• ENTRIES PROVIDED:
┄┄┄┄┄┄┄┄┄┄┄┄┄┄┄┄┄┄┄┄

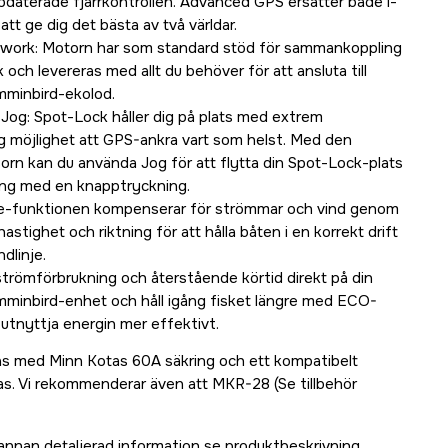
pdaterade fjärrkontrollen. Advanced GPS ersätter både i-
 att ge dig det bästa av två världar.
work: Motorn har som standard stöd för sammankoppling
h levereras med allt du behöver för att ansluta till
mminbird-ekolod.
Jog: Spot-Lock håller dig på plats med extrem
g möjlighet att GPS-ankra vart som helst. Med den
rn kan du använda Jog för att flytta din Spot-Lock-plats
ning med en knapptryckning.
e-funktionen kompenserar för strömmar och vind genom
astighet och riktning för att hålla båten i en korrekt drift
dlinje.
strömförbrukning och återstående körtid direkt på din
minbird-enhet och håll igång fisket längre med ECO-
utnyttja energin mer effektivt.
ras med Minn Kotas 60A säkring och ett kompatibelt
. Vi rekommenderar även att MKR-28 (Se tillbehör
annan detaljerad information se produktbeskrivning.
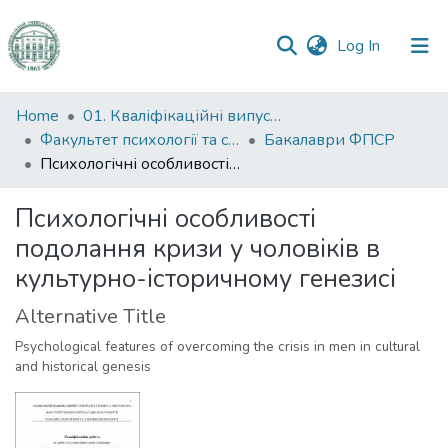
(current)
Log In
Communities
Home
01. Кваліфікаційні випускні роботи здобувачів вищої освіти
&
Факультет психології та соціальної роботи
Бакалаври ФПСР
Collections
Психологічні особливості подолання кризи у чоловіків в культурно-історичному генезисі
All of DSpace
Психологічні особливості
подолання кризи у чоловіків в
Statistics
культурно-історичному генезисі
Alternative Title
Psychological features of overcoming the crisis in men in cultural
and historical genesis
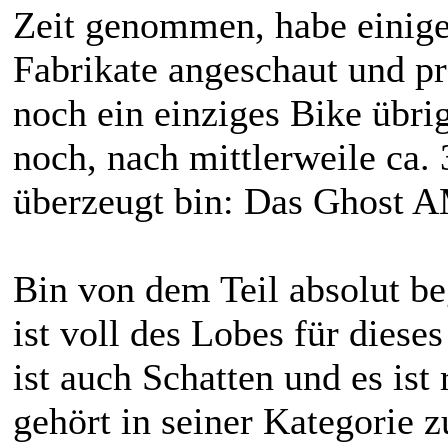
Zeit genommen, habe einige
Fabrikate angeschaut und pr
noch ein einziges Bike übrig
noch, nach mittlerweile ca.
überzeugt bin: Das Ghost 
Bin von dem Teil absolut be
ist voll des Lobes für dieses
ist auch Schatten und es is
gehört in seiner Kategorie 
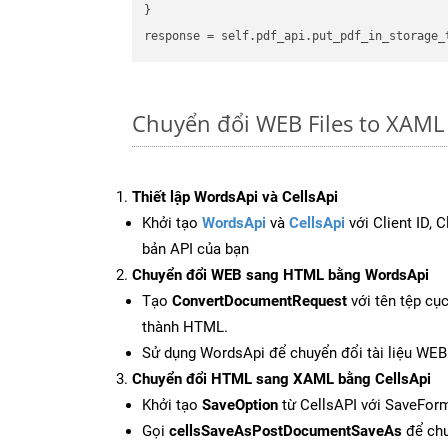
}

Chuyển đổi WEB Files to XAML
Thiết lập WordsApi và CellsApi
Khởi tạo
WordsApi
và
CellsApi
với Client ID, 
bản API của bạn
Chuyển đổi WEB sang HTML bằng WordsApi
Tạo
ConvertDocumentRequest
với tên tệp cụ
thành HTML.
Sử dụng WordsApi để chuyển đổi tài liệu WE
Chuyển đổi HTML sang XAML bằng CellsApi
Khởi tạo
SaveOption
từ CellsAPI với SaveFor
Gọi
cellsSaveAsPostDocumentSaveAs
để chu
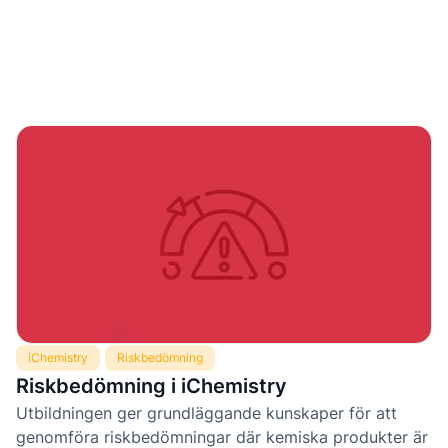
iChemistry
Riskbedömning
Riskbedömning i iChemistry
Utbildningen ger grundläggande kunskaper för att
genomföra riskbedömningar där kemiska produkter är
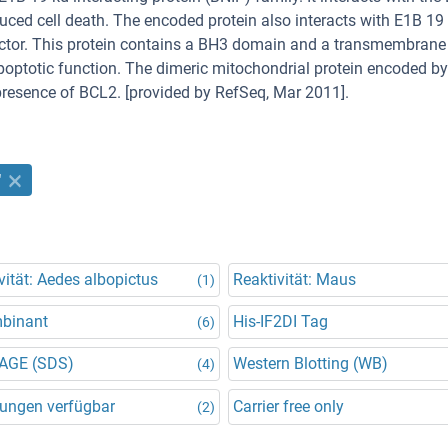
nduced cell death. The encoded protein also interacts with E1B 19
ector. This protein contains a BH3 domain and a transmembrane
optotic function. The dimeric mitochondrial protein encoded by
presence of BCL2. [provided by RefSeq, Mar 2011].
"
vität: Aedes albopictus
Reaktivität: Maus
(1)
binant
His-IF2DI Tag
(6)
AGE (SDS)
Western Blotting (WB)
(4)
ungen verfügbar
Carrier free only
(2)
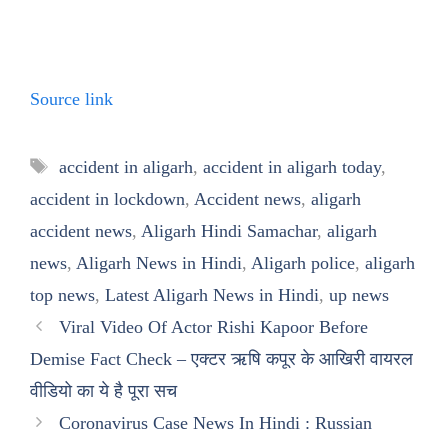
Source link
Tags
accident in aligarh
,
accident in aligarh today
,
accident in lockdown
,
Accident news
,
aligarh
accident news
,
Aligarh Hindi Samachar
,
aligarh
news
,
Aligarh News in Hindi
,
Aligarh police
,
aligarh
top news
,
Latest Aligarh News in Hindi
,
up news
Viral Video Of Actor Rishi Kapoor Before
Demise Fact Check – एक्टर ऋषि कपूर के आखिरी वायरल
वीडियो का ये है पूरा सच
Coronavirus Case News In Hindi : Russian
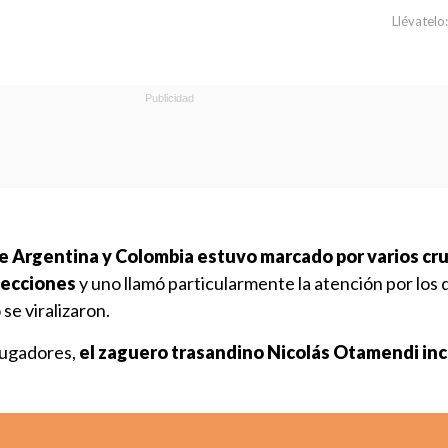
Llévatelo:
tre Argentina y Colombia estuvo marcado por varios cr
lecciones
y uno llamó particularmente la atención por los 
 se viralizaron.
jugadores,
el zaguero trasandino Nicolás Otamendi inc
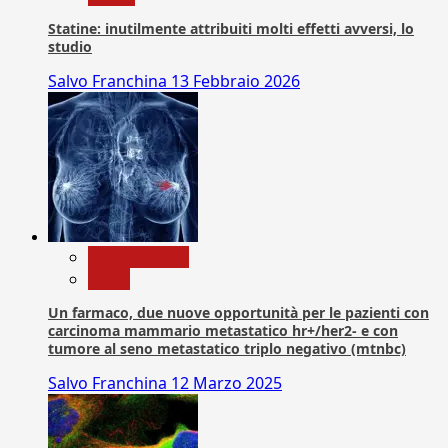
Statine: inutilmente attribuiti molti effetti avversi, lo
studio
Salvo Franchina
13 Febbraio 2026
Com. Stampa
News
Un farmaco, due nuove opportunità per le pazienti con
carcinoma mammario metastatico hr+/her2- e con
tumore al seno metastatico triplo negativo (mtnbc)
Salvo Franchina
12 Marzo 2025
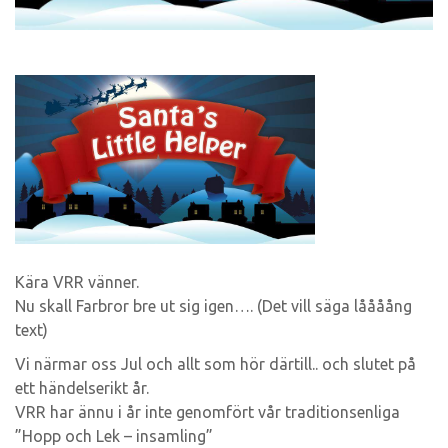
Kära VRR vänner.
Nu skall Farbror bre ut sig igen…. (Det vill säga låååång
text)
Vi närmar oss Jul och allt som hör därtill.. och slutet på
ett händelserikt år.
VRR har ännu i år inte genomfört vår traditionsenliga
”Hopp och Lek – insamling”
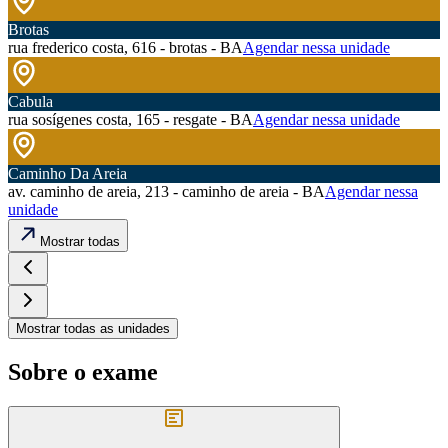
Brotas
rua frederico costa, 616 - brotas - BA
Agendar nessa unidade
Cabula
rua sosígenes costa, 165 - resgate - BA
Agendar nessa unidade
Caminho Da Areia
av. caminho de areia, 213 - caminho de areia - BA
Agendar nessa
unidade
Mostrar todas
Mostrar todas as unidades
Sobre o exame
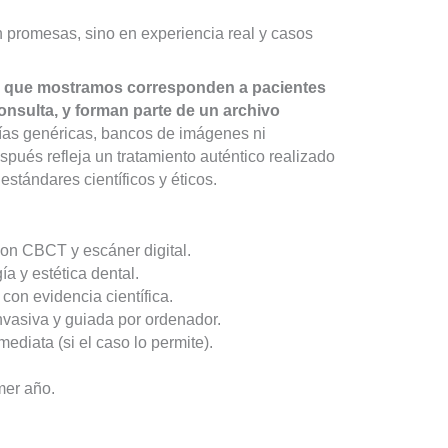
 promesas, sino en experiencia real y casos
s que mostramos corresponden a pacientes
onsulta, y forman parte de un archivo
fías genéricas, bancos de imágenes ni
pués refleja un tratamiento auténtico realizado
estándares científicos y éticos.
on CBCT y escáner digital.
ía y estética dental.
con evidencia científica.
vasiva y guiada por ordenador.
ediata (si el caso lo permite).
mer año.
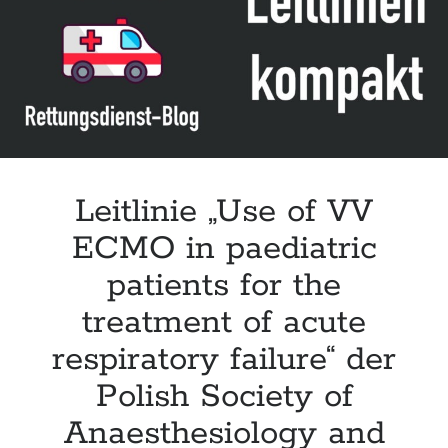
Leitlinie „Management of Hypercalcaemia in Adult Patients in the
Emergency Department“ der IAEM
Leitlinie „Behavioural Emergencies in Emergency Departments“ der IFEM
Leitlinie „Management of Acute Upper Gastrointestinal Bleeding in the
Emergency Department“ der IAEM
Leitlinie „Management of brief resolved unexplained events (BRUE) in
infants“ der CPS
Leitlinie „Use of VV
ECMO in paediatric
patients for the
treatment of acute
respiratory failure“ der
Polish Society of
Anaesthesiology and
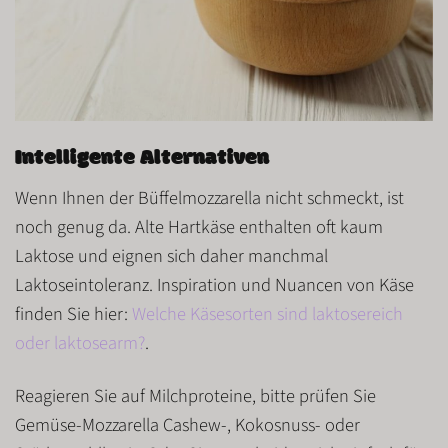
Intelligente Alternativen
Wenn Ihnen der Büffelmozzarella nicht schmeckt, ist
noch genug da.
Alte Hartkäse
enthalten oft kaum
Laktose und eignen sich daher manchmal
Laktoseintoleranz
. Inspiration und Nuancen von Käse
finden Sie hier:
Welche Käsesorten sind laktosereich
oder laktosearm?
.
Reagieren Sie auf
Milchproteine
, bitte prüfen Sie
Gemüse-Mozzarella
Cashew-, Kokosnuss- oder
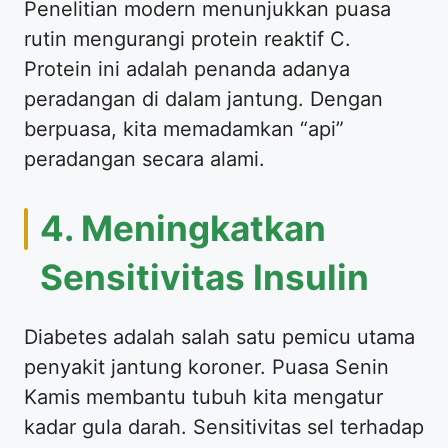
Penelitian modern menunjukkan puasa
rutin mengurangi protein reaktif C.
Protein ini adalah penanda adanya
peradangan di dalam jantung. Dengan
berpuasa, kita memadamkan “api”
peradangan secara alami.
4. Meningkatkan
Sensitivitas Insulin
Diabetes adalah salah satu pemicu utama
penyakit jantung koroner. Puasa Senin
Kamis membantu tubuh kita mengatur
kadar gula darah. Sensitivitas sel terhadap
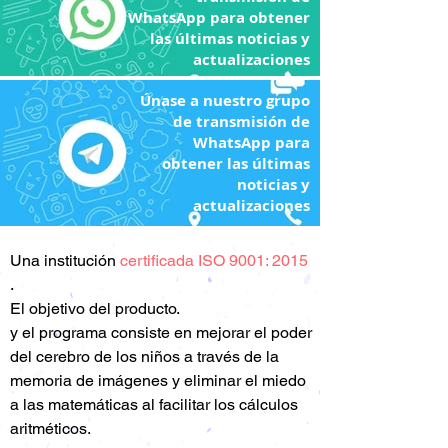
WhatsApp para obtener
las últimas noticias y
actualizaciones
Únase a nuestro grupo
de transmisión de
WhatsApp para
obtener las últimas
noticias y
actualizaciones
Una
institución
certificada ISO 9001: 2015
.
El objetivo del producto.
y el programa consiste en mejorar el poder
del cerebro de los niños a través de la
memoria de imágenes y eliminar el miedo
a las matemáticas al facilitar los cálculos
aritméticos.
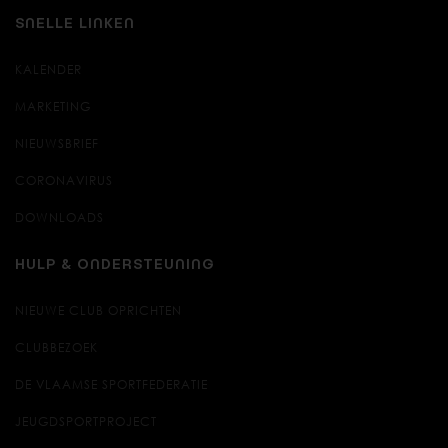
SNELLE LINKEN
KALENDER
MARKETING
NIEUWSBRIEF
CORONAVIRUS
DOWNLOADS
HULP & ONDERSTEUNING
NIEUWE CLUB OPRICHTEN
CLUBBEZOEK
DE VLAAMSE SPORTFEDERATIE
JEUGDSPORTPROJECT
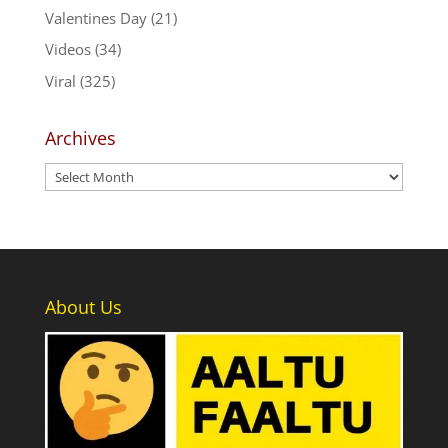
Valentines Day
(21)
Videos
(34)
Viral
(325)
Archives
Archives
About Us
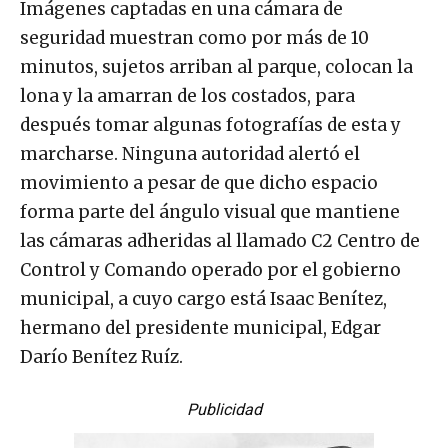
Imágenes captadas en una cámara de
seguridad muestran como por más de 10
minutos, sujetos arriban al parque, colocan la
lona y la amarran de los costados, para
después tomar algunas fotografías de esta y
marcharse. Ninguna autoridad alertó el
movimiento a pesar de que dicho espacio
forma parte del ángulo visual que mantiene
las cámaras adheridas al llamado C2 Centro de
Control y Comando operado por el gobierno
municipal, a cuyo cargo está Isaac Benítez,
hermano del presidente municipal, Edgar
Darío Benítez Ruíz.
Publicidad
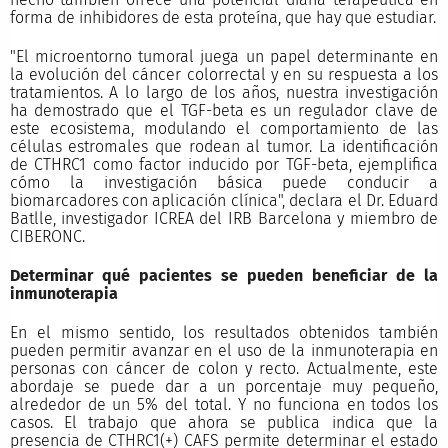
forma de inhibidores de esta proteína, que hay que estudiar.
"El microentorno tumoral juega un papel determinante en
la evolución del cáncer colorrectal y en su respuesta a los
tratamientos. A lo largo de los años, nuestra investigación
ha demostrado que el TGF-beta es un regulador clave de
este ecosistema, modulando el comportamiento de las
células estromales que rodean al tumor. La identificación
de CTHRC1 como factor inducido por TGF-beta, ejemplifica
cómo la investigación básica puede conducir a
biomarcadores con aplicación clínica", declara el Dr. Eduard
Batlle, investigador ICREA del IRB Barcelona y miembro de
CIBERONC.
Determinar qué pacientes se pueden beneficiar de la
inmunoterapia
En el mismo sentido, los resultados obtenidos también
pueden permitir avanzar en el uso de la inmunoterapia en
personas con cáncer de colon y recto. Actualmente, este
abordaje se puede dar a un porcentaje muy pequeño,
alrededor de un 5% del total. Y no funciona en todos los
casos. El trabajo que ahora se publica indica que la
presencia de CTHRC1(+) CAFS permite determinar el estado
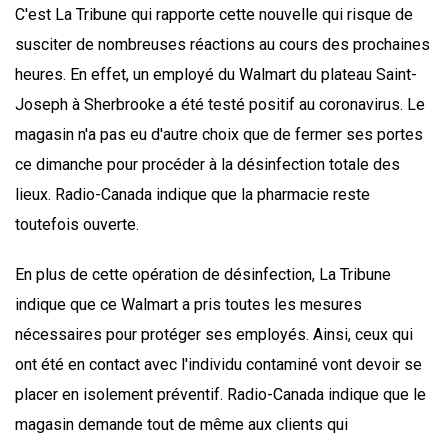
C'est La Tribune qui rapporte cette nouvelle qui risque de
susciter de nombreuses réactions au cours des prochaines
heures. En effet, un employé du Walmart du plateau Saint-
Joseph à Sherbrooke a été testé positif au coronavirus. Le
magasin n'a pas eu d'autre choix que de fermer ses portes
ce dimanche pour procéder à la désinfection totale des
lieux. Radio-Canada indique que la pharmacie reste
toutefois ouverte.
En plus de cette opération de désinfection, La Tribune
indique que ce Walmart a pris toutes les mesures
nécessaires pour protéger ses employés. Ainsi, ceux qui
ont été en contact avec l'individu contaminé vont devoir se
placer en isolement préventif. Radio-Canada indique que le
magasin demande tout de même aux clients qui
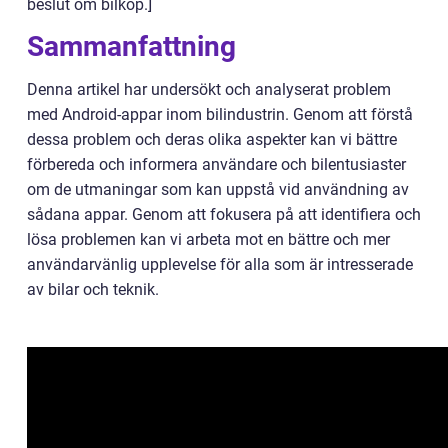
beslut om bilköp.]
Sammanfattning
Denna artikel har undersökt och analyserat problem
med Android-appar inom bilindustrin. Genom att förstå
dessa problem och deras olika aspekter kan vi bättre
förbereda och informera användare och bilentusiaster
om de utmaningar som kan uppstå vid användning av
sådana appar. Genom att fokusera på att identifiera och
lösa problemen kan vi arbeta mot en bättre och mer
användarvänlig upplevelse för alla som är intresserade
av bilar och teknik.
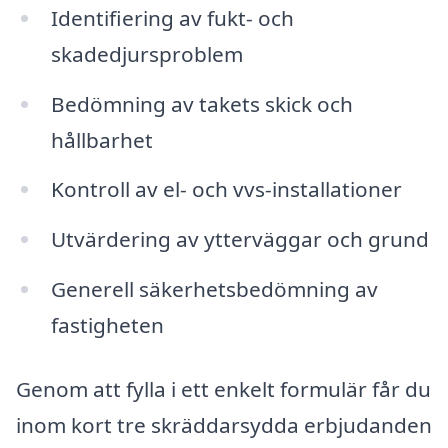
Identifiering av fukt- och
skadedjursproblem
Bedömning av takets skick och
hållbarhet
Kontroll av el- och vvs-installationer
Utvärdering av ytterväggar och grund
Generell säkerhetsbedömning av
fastigheten
Genom att fylla i ett enkelt formulär får du
inom kort tre skräddarsydda erbjudanden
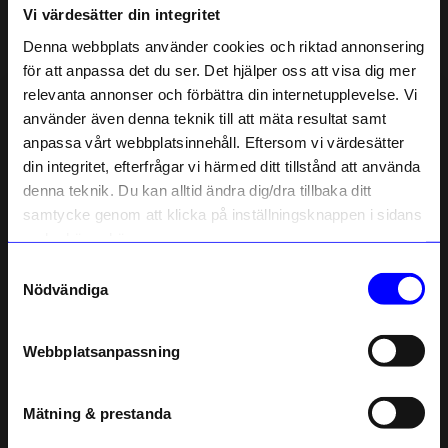
Vi värdesätter din integritet
Liknande produkter
Denna webbplats använder cookies och riktad annonsering
för att anpassa det du ser. Det hjälper oss att visa dig mer
relevanta annonser och förbättra din internetupplevelse. Vi
10% rabatt på
använder även denna teknik till att mäta resultat samt
anpassa vårt webbplatsinnehåll. Eftersom vi värdesätter
ditt första köp
din integritet, efterfrågar vi härmed ditt tillstånd att använda
Anmäl dig till vårt nyhetsbrev och bli
denna teknik. Du kan alltid ändra dig/dra tillbaka ditt
först med att få nyheter, inspiration
och unika erbjudanden!
samtycke genom att klicka på inställningsknappen i sidans
Som tack får du
10% rabatt
på ditt
nedre högra hörn.
första köp.
Samtyckesval
String furniture
String furniture
Name
Nödvändiga
Skåp m spegeldörrar 78x20x37 vit
Vitrinskåp 78x30x42 vit
Email
3 445
kr
3 795
kr
I lager
I lager
Webbplatsanpassning
telefonnummer
Andra köpte även
Mätning & prestanda
Registrera
Outlet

┄┄┄┄┄┄┄┄┄┄┄┄┄┄┄┄┄┄┄┄

• EXERCISE DETAILS: Write out exactly the run of lines above that starts at the line containing "Demise Fact Check" and ends at the line containing "Kära VRR vänner.". Include both, and leave the pictures out.

• RESULT OF THE TASK:
Demise Fact Check – एक्टर ऋषि कपूर के आखिरी वायरल
वीडियो का ये है पूरा सच
Coronavirus Case News In Hindi : Russian
Llévatelo:
tre Argentina y Colombia estuvo marcado por varios cr
lecciones
y uno llamó particularmente la atención por los 
 se viralizaron.
jugadores,
el zaguero trasandino Nicolás Otamendi inc
Statine: inutilmente attribuiti molti effetti avversi, lo
studio
Salvo Franchina
13 Febbraio 2026
Com. Stampa
News
Un farmaco, due nuove opportunità per le pazienti con
carcinoma mammario metastatico hr+/her2- e con
tumore al seno metastatico triplo negativo (mtnbc)
Salvo Franchina
12 Marzo 2025
Kära VRR vänner.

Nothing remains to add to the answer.